A sports psychiatrist, who asked that his name not be used because of his work with professional athletes, said that getting on the SI cover can add the pressure of heightened expectations to the next game. Though previously a player might have been able to play under the radar, suddenly he or she is the person whose face is on millions of copies of the country's premier sports magazine.
"They're held to a higher standard because they've achieved at a higher level," he said.
But what sets apart the great players is an ability to manage pressure, the psychiatrist added.
"The best athletes really do see pressure as nothing more than energy," he said. "Instead of trying to block it, they feed off of it.
"They approach the games thinking, 'This is what I was meant to do, to play the biggest games,'" he said. "I think [Flacco] and his teammates are going to embrace this pressure and channel it into a focused performance."
This is Flacco's second time on the SI cover; the Sept. 19, 2011, issue featured a photo of him having handed off the ball to a charging Ray Rice. The headline: "Baltimore thumps the Steelers. Any questions? Raven Strong."

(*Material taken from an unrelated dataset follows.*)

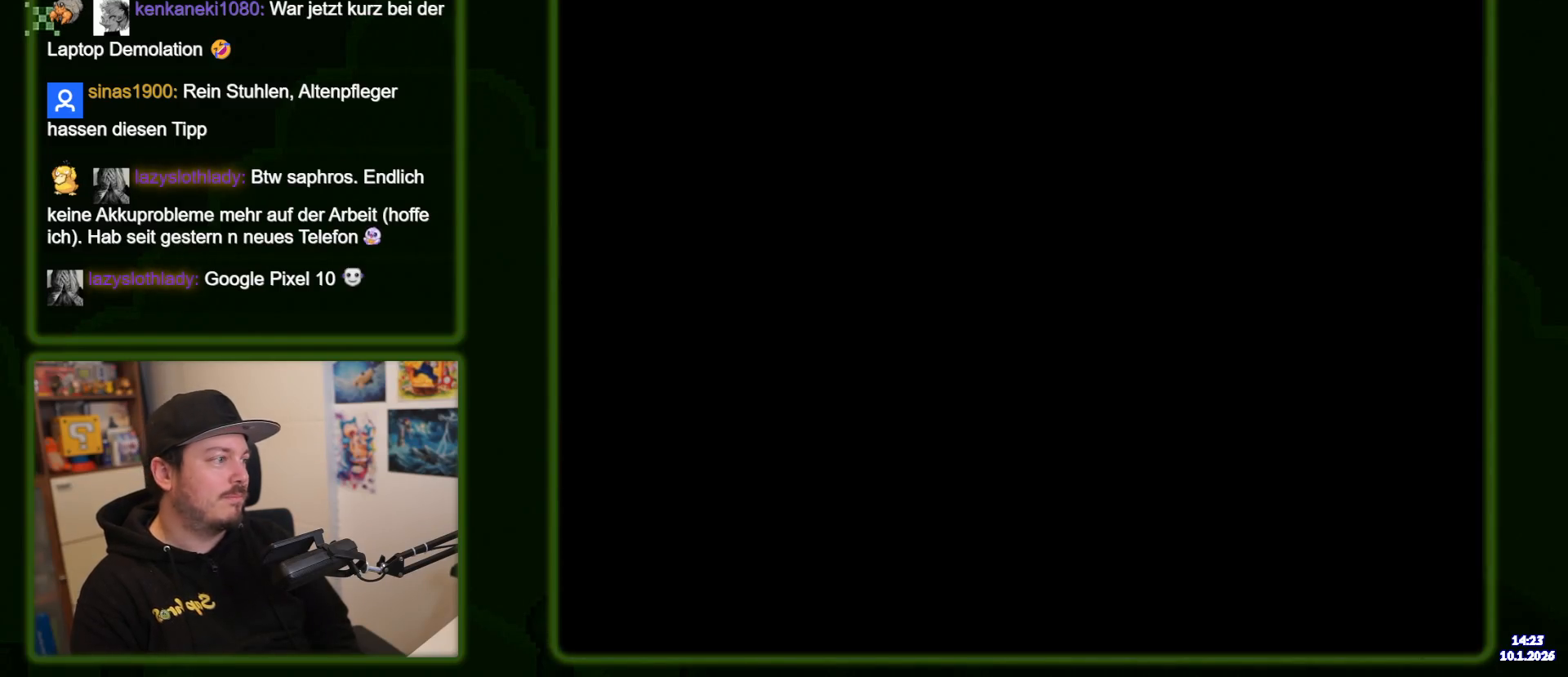
{"buttons": ["B", "Y"], "events": [[433, "B", "down"]]}
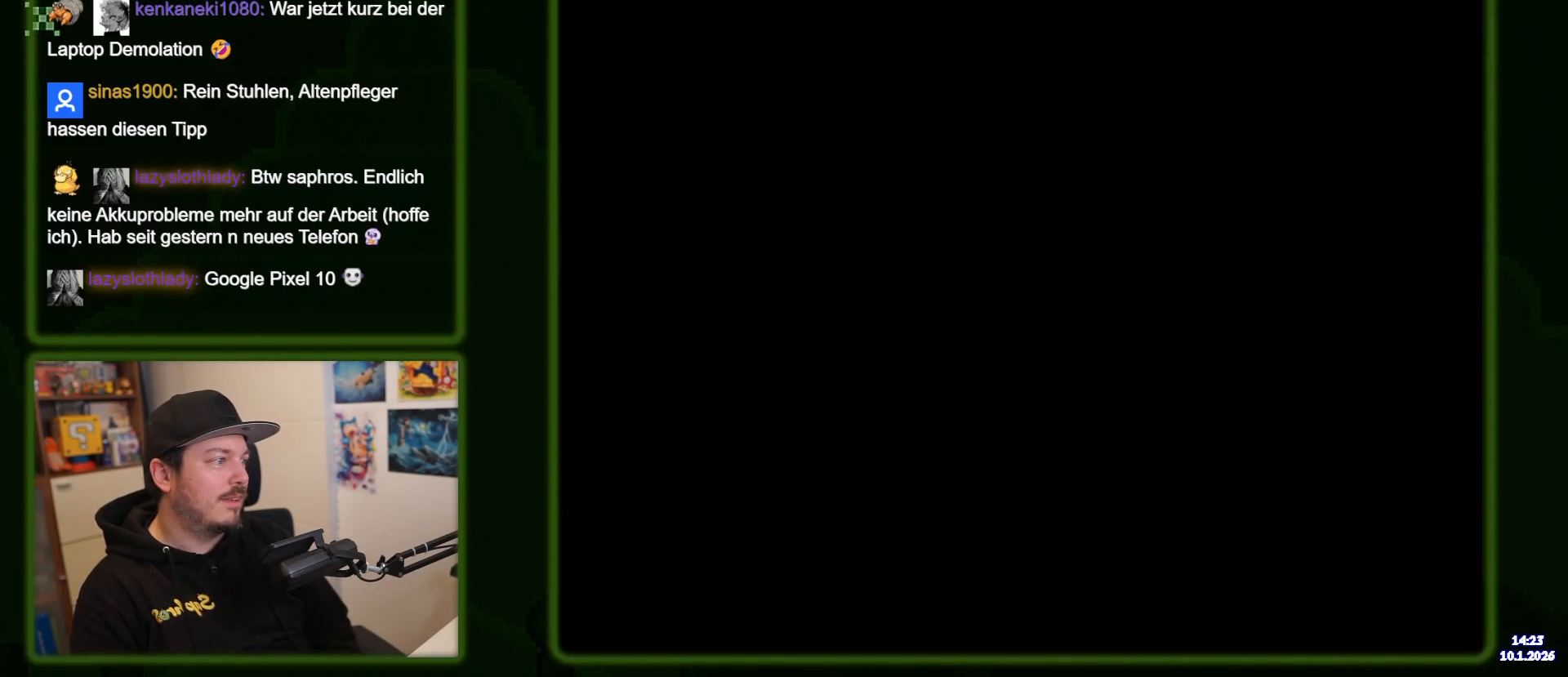
{"buttons": ["B", "Y", "DPAD_RIGHT"], "events": [[133, "DPAD_RIGHT", "down"]]}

Well, one question does comes to mind: How did the Ravens do in their next game?
C. Shane Reese, a statistics professor at Brigham Young University — where, coincidentally, he once taught Ravens tight end Dennis Pitta — thinks the SI effect is more likely a manifestation of that old adage: What goes up must eventually come down.
Or, as statisticians call it, "regression to the mean," he said. Whatever a player or team's level of play, they likely have exceeded it to get on the SI cover, and what seems like a jinx is really just the natural reversion to their normal abilities, Reese said.
"It's akin to what people call the sophomore slump," said Reese, who chairs the sports section of the American Statistical Association. "They had a great season; when they're on the cover, they're at the tail end of it."
It is even harder to convince statisticians of the so-called "Madden NFL" curse, in which players featured on the cover of annual editions of the video game went on to suffer injuries and other problems. Ray Lewis, on the cover of "Madden 2005," had his first season without an interception and missed the final game of the season with an injured wrist.
But Reese said that too few players have been on a "Madden" cover — the game began featuring one a year in 1999 — to discern any pattern.
"The problem of a small sample size," he said, "is notorious in statistics."
Glickman, the Boston statistician, said Ravens fans need not fear the curse. If he were trying to predict the outcome of Sunday's game, he would look at more conventional statistics — previous match-ups, each team's regular-season results, recent trajectories, which players are injured and a host of other factors.
But even that wouldn't be able to capture the complexity of factors that will figure into the game, he said.
"It's very hard to come up with something comprehensive enough," Glickman said of trying to predict game outcomes. "The Ravens beating the Broncos — no one thought that would happen."